* Work item
Every entry that follows should be reproduced exactly.

* Exercise material
☆ ☆ ☆ ☆ ☆

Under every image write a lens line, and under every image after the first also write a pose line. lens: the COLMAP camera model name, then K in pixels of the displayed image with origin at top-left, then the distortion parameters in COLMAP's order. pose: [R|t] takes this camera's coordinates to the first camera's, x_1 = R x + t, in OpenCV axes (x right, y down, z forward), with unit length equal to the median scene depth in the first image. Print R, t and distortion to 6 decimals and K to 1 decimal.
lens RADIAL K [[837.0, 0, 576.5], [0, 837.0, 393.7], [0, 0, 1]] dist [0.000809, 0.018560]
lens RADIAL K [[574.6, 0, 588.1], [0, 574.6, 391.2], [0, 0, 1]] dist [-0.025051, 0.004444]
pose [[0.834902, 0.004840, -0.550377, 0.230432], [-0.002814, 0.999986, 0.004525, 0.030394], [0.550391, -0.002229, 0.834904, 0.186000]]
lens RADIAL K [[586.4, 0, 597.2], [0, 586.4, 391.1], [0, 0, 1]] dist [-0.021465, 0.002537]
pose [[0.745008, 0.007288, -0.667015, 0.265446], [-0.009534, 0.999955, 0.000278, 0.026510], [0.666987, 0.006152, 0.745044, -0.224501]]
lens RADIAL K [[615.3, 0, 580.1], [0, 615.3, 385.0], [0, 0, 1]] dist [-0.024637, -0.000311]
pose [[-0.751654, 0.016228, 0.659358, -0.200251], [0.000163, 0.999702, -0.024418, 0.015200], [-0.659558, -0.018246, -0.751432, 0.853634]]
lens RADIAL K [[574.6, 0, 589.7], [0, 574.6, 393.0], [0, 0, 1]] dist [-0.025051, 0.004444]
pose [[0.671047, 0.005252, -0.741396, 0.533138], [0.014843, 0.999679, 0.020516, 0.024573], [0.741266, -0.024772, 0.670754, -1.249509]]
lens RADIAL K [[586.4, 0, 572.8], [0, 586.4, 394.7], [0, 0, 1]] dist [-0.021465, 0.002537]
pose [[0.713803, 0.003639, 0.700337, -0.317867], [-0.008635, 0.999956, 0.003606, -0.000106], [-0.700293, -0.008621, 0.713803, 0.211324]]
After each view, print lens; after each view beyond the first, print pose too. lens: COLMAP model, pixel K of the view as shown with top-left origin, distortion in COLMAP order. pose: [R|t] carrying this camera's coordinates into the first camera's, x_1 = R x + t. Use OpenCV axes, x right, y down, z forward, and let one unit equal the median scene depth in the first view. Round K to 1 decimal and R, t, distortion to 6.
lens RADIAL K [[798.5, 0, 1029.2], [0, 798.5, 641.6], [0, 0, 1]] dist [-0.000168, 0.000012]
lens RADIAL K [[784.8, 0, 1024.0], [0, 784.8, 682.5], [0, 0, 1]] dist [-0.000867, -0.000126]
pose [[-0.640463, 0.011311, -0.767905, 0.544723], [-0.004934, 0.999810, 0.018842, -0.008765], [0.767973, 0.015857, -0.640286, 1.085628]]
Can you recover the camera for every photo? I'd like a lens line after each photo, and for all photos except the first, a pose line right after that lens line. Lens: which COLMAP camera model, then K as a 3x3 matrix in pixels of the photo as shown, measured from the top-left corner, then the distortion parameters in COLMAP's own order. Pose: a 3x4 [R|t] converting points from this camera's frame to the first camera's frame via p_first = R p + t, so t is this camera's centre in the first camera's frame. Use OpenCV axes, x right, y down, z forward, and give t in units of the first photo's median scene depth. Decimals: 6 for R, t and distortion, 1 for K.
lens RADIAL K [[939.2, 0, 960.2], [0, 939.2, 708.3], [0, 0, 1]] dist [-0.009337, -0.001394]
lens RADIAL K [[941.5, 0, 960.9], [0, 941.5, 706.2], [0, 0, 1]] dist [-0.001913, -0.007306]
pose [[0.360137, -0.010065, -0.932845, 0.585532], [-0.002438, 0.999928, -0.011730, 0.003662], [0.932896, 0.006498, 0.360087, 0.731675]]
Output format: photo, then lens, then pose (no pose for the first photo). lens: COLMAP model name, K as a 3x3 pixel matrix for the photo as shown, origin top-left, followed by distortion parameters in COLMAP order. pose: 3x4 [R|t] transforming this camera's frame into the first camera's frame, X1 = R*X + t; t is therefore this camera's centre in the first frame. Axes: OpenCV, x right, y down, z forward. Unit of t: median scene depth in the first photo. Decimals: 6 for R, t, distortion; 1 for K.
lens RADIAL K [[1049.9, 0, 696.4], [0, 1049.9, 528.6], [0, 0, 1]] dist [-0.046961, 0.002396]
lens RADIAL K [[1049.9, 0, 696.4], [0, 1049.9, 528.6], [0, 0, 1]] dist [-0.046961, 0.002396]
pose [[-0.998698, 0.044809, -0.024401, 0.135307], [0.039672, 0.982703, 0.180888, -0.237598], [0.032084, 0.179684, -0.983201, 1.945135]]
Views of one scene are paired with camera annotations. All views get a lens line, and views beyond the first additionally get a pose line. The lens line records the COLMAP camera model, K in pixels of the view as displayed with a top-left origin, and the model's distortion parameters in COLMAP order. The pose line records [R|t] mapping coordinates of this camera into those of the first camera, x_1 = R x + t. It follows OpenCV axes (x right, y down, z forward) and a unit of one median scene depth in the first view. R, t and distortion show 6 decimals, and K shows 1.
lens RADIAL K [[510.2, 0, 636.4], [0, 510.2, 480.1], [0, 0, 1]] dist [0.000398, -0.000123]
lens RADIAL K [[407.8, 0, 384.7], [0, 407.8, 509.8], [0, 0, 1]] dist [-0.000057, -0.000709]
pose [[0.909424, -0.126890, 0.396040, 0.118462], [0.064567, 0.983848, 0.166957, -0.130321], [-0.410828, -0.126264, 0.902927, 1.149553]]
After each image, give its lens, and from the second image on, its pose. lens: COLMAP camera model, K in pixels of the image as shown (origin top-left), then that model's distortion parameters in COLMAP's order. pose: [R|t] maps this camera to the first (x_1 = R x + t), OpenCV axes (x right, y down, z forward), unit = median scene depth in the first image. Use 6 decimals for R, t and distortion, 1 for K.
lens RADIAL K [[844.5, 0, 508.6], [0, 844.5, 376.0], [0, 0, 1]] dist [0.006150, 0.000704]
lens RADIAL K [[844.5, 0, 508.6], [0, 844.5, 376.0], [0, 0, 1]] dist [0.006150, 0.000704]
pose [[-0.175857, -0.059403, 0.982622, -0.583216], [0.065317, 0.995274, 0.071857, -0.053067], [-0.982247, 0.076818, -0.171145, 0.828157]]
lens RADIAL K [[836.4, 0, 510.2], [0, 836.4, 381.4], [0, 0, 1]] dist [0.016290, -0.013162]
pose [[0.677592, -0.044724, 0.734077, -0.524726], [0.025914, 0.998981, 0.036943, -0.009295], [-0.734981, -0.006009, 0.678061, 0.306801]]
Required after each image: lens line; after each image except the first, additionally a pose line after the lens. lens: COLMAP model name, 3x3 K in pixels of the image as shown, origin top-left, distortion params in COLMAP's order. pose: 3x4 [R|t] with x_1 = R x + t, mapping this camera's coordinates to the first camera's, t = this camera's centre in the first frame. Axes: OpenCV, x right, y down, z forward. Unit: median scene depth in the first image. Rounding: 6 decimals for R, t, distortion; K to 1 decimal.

☆ ☆ ☆ ☆ ☆

* Task solution
Under every image write a lens line, and under every image after the first also write a pose line. lens: the COLMAP camera model name, then K in pixels of the displayed image with origin at top-left, then the distortion parameters in COLMAP's order. pose: [R|t] takes this camera's coordinates to the first camera's, x_1 = R x + t, in OpenCV axes (x right, y down, z forward), with unit length equal to the median scene depth in the first image. Print R, t and distortion to 6 decimals and K to 1 decimal.
lens RADIAL K [[837.0, 0, 576.5], [0, 837.0, 393.7], [0, 0, 1]] dist [0.000809, 0.018560]
lens RADIAL K [[574.6, 0, 588.1], [0, 574.6, 391.2], [0, 0, 1]] dist [-0.025051, 0.004444]
pose [[0.834902, 0.004840, -0.550377, 0.230432], [-0.002814, 0.999986, 0.004525, 0.030394], [0.550391, -0.002229, 0.834904, 0.186000]]
lens RADIAL K [[586.4, 0, 597.2], [0, 586.4, 391.1], [0, 0, 1]] dist [-0.021465, 0.002537]
pose [[0.745008, 0.007288, -0.667015, 0.265446], [-0.009534, 0.999955, 0.000278, 0.026510], [0.666987, 0.006152, 0.745044, -0.224501]]
lens RADIAL K [[615.3, 0, 580.1], [0, 615.3, 385.0], [0, 0, 1]] dist [-0.024637, -0.000311]
pose [[-0.751654, 0.016228, 0.659358, -0.200251], [0.000163, 0.999702, -0.024418, 0.015200], [-0.659558, -0.018246, -0.751432, 0.853634]]
lens RADIAL K [[574.6, 0, 589.7], [0, 574.6, 393.0], [0, 0, 1]] dist [-0.025051, 0.004444]
pose [[0.671047, 0.005252, -0.741396, 0.533138], [0.014843, 0.999679, 0.020516, 0.024573], [0.741266, -0.024772, 0.670754, -1.249509]]
lens RADIAL K [[586.4, 0, 572.8], [0, 586.4, 394.7], [0, 0, 1]] dist [-0.021465, 0.002537]
pose [[0.713803, 0.003639, 0.700337, -0.317867], [-0.008635, 0.999956, 0.003606, -0.000106], [-0.700293, -0.008621, 0.713803, 0.211324]]
After each view, print lens; after each view beyond the first, print pose too. lens: COLMAP model, pixel K of the view as shown with top-left origin, distortion in COLMAP order. pose: [R|t] carrying this camera's coordinates into the first camera's, x_1 = R x + t. Use OpenCV axes, x right, y down, z forward, and let one unit equal the median scene depth in the first view. Round K to 1 decimal and R, t, distortion to 6.
lens RADIAL K [[798.5, 0, 1029.2], [0, 798.5, 641.6], [0, 0, 1]] dist [-0.000168, 0.000012]
lens RADIAL K [[784.8, 0, 1024.0], [0, 784.8, 682.5], [0, 0, 1]] dist [-0.000867, -0.000126]
pose [[-0.640463, 0.011311, -0.767905, 0.544723], [-0.004934, 0.999810, 0.018842, -0.008765], [0.767973, 0.015857, -0.640286, 1.085628]]
Can you recover the camera for every photo? I'd like a lens line after each photo, and for all photos except the first, a pose line right after that lens line. Lens: which COLMAP camera model, then K as a 3x3 matrix in pixels of the photo as shown, measured from the top-left corner, then the distortion parameters in COLMAP's own order. Pose: a 3x4 [R|t] converting points from this camera's frame to the first camera's frame via p_first = R p + t, so t is this camera's centre in the first camera's frame. Use OpenCV axes, x right, y down, z forward, and give t in units of the first photo's median scene depth. Decimals: 6 for R, t and distortion, 1 for K.
lens RADIAL K [[939.2, 0, 960.2], [0, 939.2, 708.3], [0, 0, 1]] dist [-0.009337, -0.001394]
lens RADIAL K [[941.5, 0, 960.9], [0, 941.5, 706.2], [0, 0, 1]] dist [-0.001913, -0.007306]
pose [[0.360137, -0.010065, -0.932845, 0.585532], [-0.002438, 0.999928, -0.011730, 0.003662], [0.932896, 0.006498, 0.360087, 0.731675]]
Output format: photo, then lens, then pose (no pose for the first photo). lens: COLMAP model name, K as a 3x3 pixel matrix for the photo as shown, origin top-left, followed by distortion parameters in COLMAP order. pose: 3x4 [R|t] transforming this camera's frame into the first camera's frame, X1 = R*X + t; t is therefore this camera's centre in the first frame. Axes: OpenCV, x right, y down, z forward. Unit of t: median scene depth in the first photo. Decimals: 6 for R, t, distortion; 1 for K.
lens RADIAL K [[1049.9, 0, 696.4], [0, 1049.9, 528.6], [0, 0, 1]] dist [-0.046961, 0.002396]
lens RADIAL K [[1049.9, 0, 696.4], [0, 1049.9, 528.6], [0, 0, 1]] dist [-0.046961, 0.002396]
pose [[-0.998698, 0.044809, -0.024401, 0.135307], [0.039672, 0.982703, 0.180888, -0.237598], [0.032084, 0.179684, -0.983201, 1.945135]]
Views of one scene are paired with camera annotations. All views get a lens line, and views beyond the first additionally get a pose line. The lens line records the COLMAP camera model, K in pixels of the view as displayed with a top-left origin, and the model's distortion parameters in COLMAP order. The pose line records [R|t] mapping coordinates of this camera into those of the first camera, x_1 = R x + t. It follows OpenCV axes (x right, y down, z forward) and a unit of one median scene depth in the first view. R, t and distortion show 6 decimals, and K shows 1.
lens RADIAL K [[510.2, 0, 636.4], [0, 510.2, 480.1], [0, 0, 1]] dist [0.000398, -0.000123]
lens RADIAL K [[407.8, 0, 384.7], [0, 407.8, 509.8], [0, 0, 1]] dist [-0.000057, -0.000709]
pose [[0.909424, -0.126890, 0.396040, 0.118462], [0.064567, 0.983848, 0.166957, -0.130321], [-0.410828, -0.126264, 0.902927, 1.149553]]
After each image, give its lens, and from the second image on, its pose. lens: COLMAP camera model, K in pixels of the image as shown (origin top-left), then that model's distortion parameters in COLMAP's order. pose: [R|t] maps this camera to the first (x_1 = R x + t), OpenCV axes (x right, y down, z forward), unit = median scene depth in the first image. Use 6 decimals for R, t and distortion, 1 for K.
lens RADIAL K [[844.5, 0, 508.6], [0, 844.5, 376.0], [0, 0, 1]] dist [0.006150, 0.000704]
lens RADIAL K [[844.5, 0, 508.6], [0, 844.5, 376.0], [0, 0, 1]] dist [0.006150, 0.000704]
pose [[-0.175857, -0.059403, 0.982622, -0.583216], [0.065317, 0.995274, 0.071857, -0.053067], [-0.982247, 0.076818, -0.171145, 0.828157]]
lens RADIAL K [[836.4, 0, 510.2], [0, 836.4, 381.4], [0, 0, 1]] dist [0.016290, -0.013162]
pose [[0.677592, -0.044724, 0.734077, -0.524726], [0.025914, 0.998981, 0.036943, -0.009295], [-0.734981, -0.006009, 0.678061, 0.306801]]
Required after each image: lens line; after each image except the first, additionally a pose line after the lens. lens: COLMAP model name, 3x3 K in pixels of the image as shown, origin top-left, distortion params in COLMAP's order. pose: 3x4 [R|t] with x_1 = R x + t, mapping this camera's coordinates to the first camera's, t = this camera's centre in the first frame. Axes: OpenCV, x right, y down, z forward. Unit: median scene depth in the first image. Rounding: 6 decimals for R, t, distortion; K to 1 decimal.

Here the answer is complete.